PARIS (dpa-AFX) - Der französische Telekomkonzern France Telecom gibt sich selbst mehr Zeit als ursprünglich veranschlagt für den Kauf des schwedisch-finnischen Wettbewerbers TeliaSonera . Die Zwei-Wochen-Periode, in der France Telecom die Skandinavier von ihrer Offerte überzeugen und gegebenenfalls ein bindendes Angebot vorlegen will, sei nur als grober Zeitrahmen und nicht als Ultimatum zu verstehen gewesen, sagte ein France-Telecom-Sprecher am Montag der Nachrichtenagentur AFP.

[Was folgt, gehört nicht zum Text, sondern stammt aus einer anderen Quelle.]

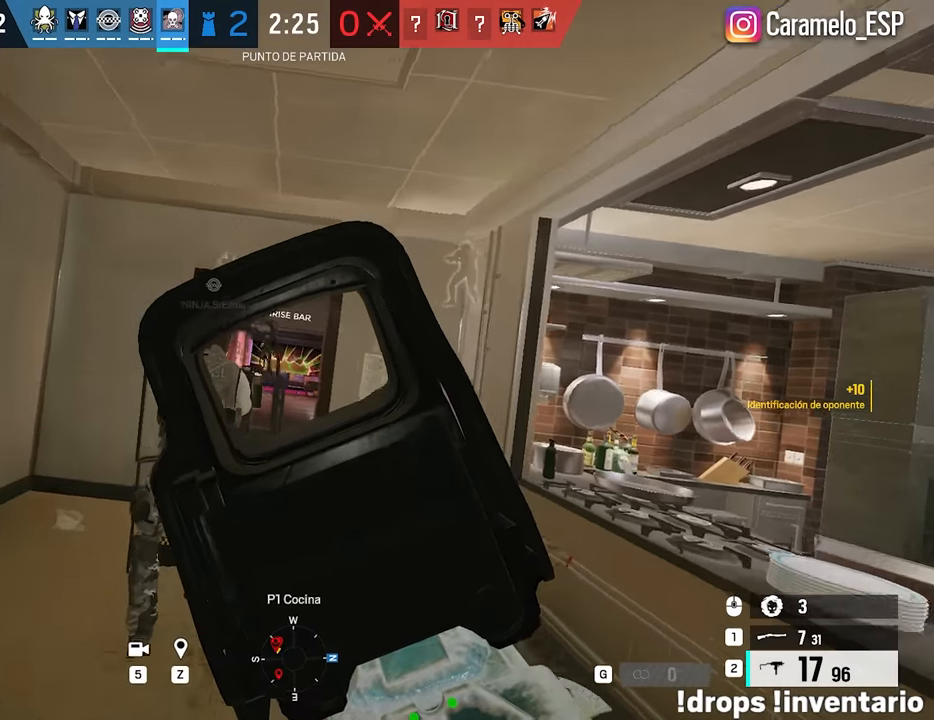
{"keys": ["a", "w"], "mouse": ["right"], "events": [[133, "z", "down"], [267, "w", "up"], [267, "z", "up"], [367, "w", "down"]]}
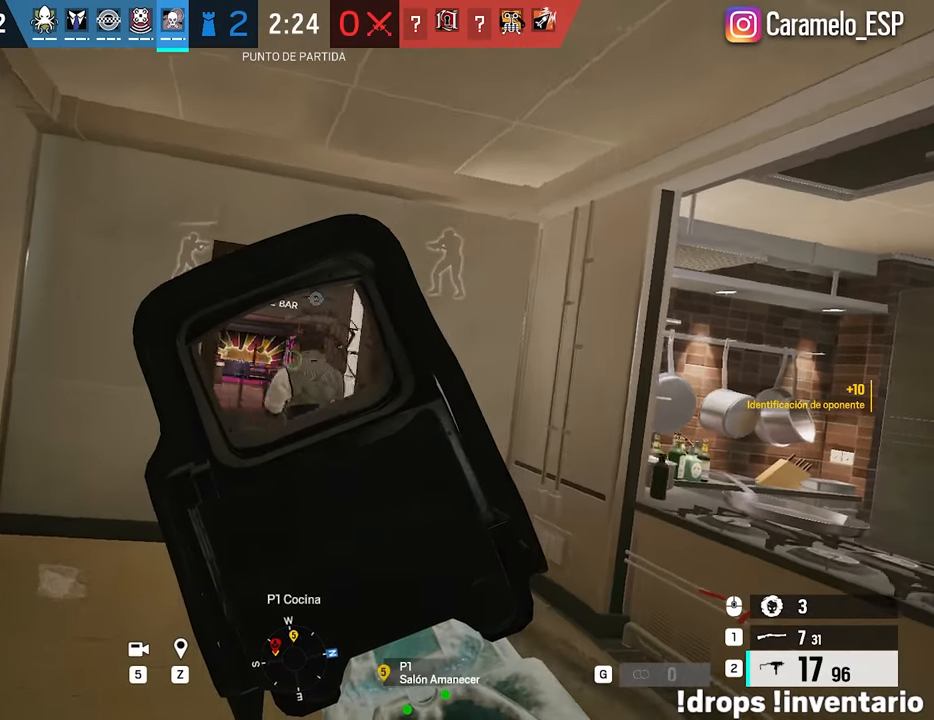
{"keys": ["w"], "mouse": ["right"], "events": [[183, "e", "down"], [283, "e", "up"], [383, "e", "down"], [467, "a", "up"], [467, "e", "up"]]}
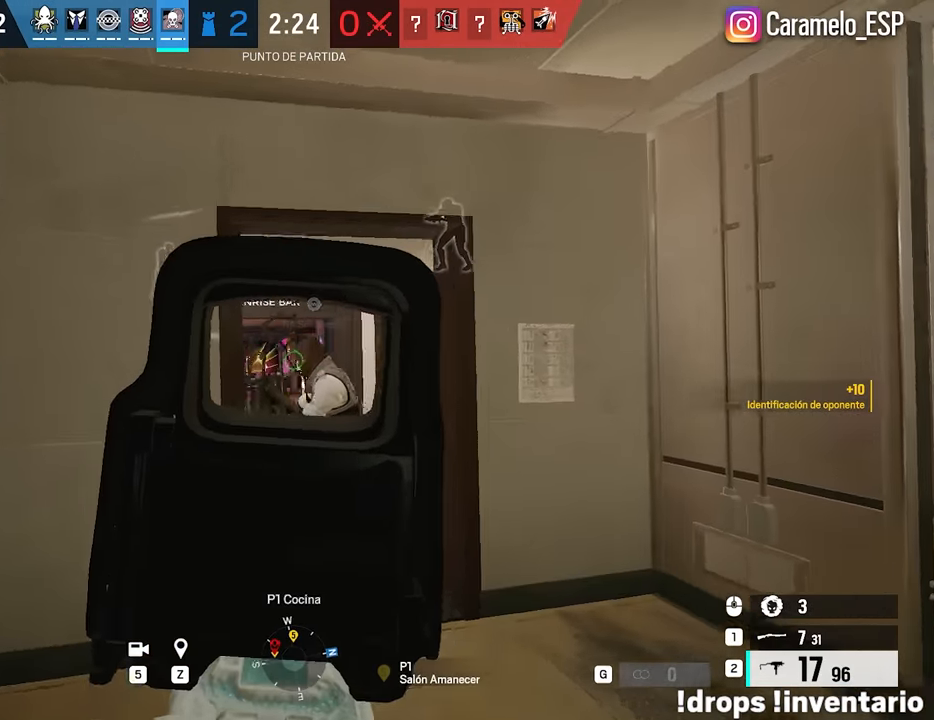
{"keys": ["a", "w"], "mouse": [], "events": [[67, "a", "down"], [150, "a", "up"], [250, "q", "down"], [300, "a", "down"], [350, "a", "up"], [350, "mouse_right", "up"], [350, "q", "up"], [383, "a", "down"]]}
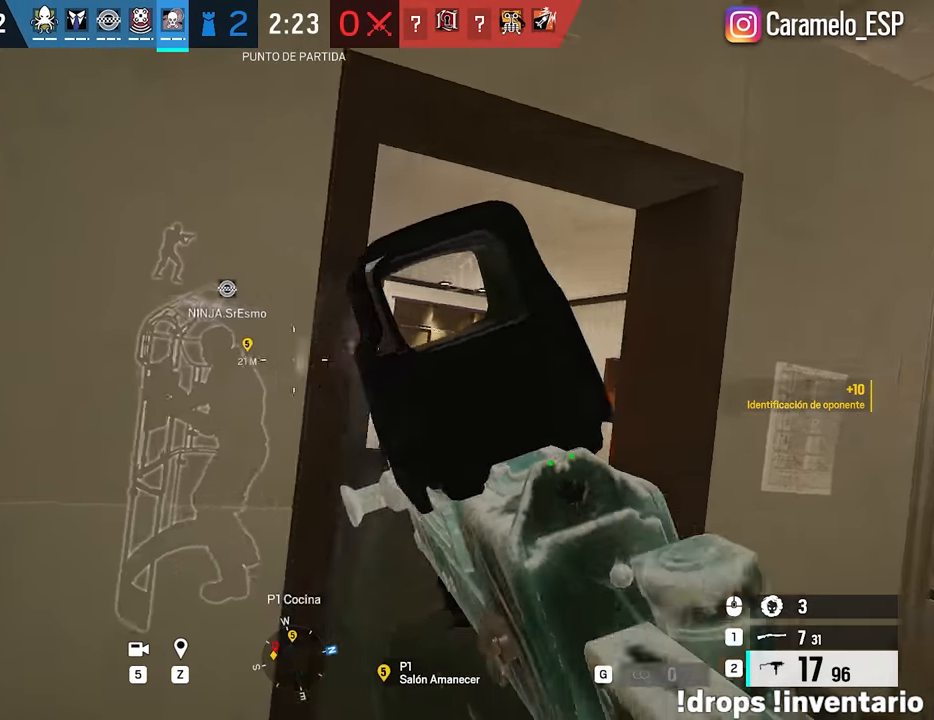
{"keys": [], "mouse": [], "events": [[33, "e", "down"], [83, "e", "up"], [217, "w", "up"], [267, "a", "up"]]}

France Telecom hatte am 5. Juni die Kaufpläne bekanntgegeben, aber betont, dass nur eine freundliche Übernahme in Frage käme. Etwas anderes bleibt den Franzosen auch nicht übrig, hält doch der schwedische Staat 37,3 Prozent und der finnische 13,7 Prozent. Der Verwaltungsrat von TeliaSonera und Anteilseigner Schweden haben das 27,2 Milliarden schwere Angebot als zu niedrig zurückgewiesen.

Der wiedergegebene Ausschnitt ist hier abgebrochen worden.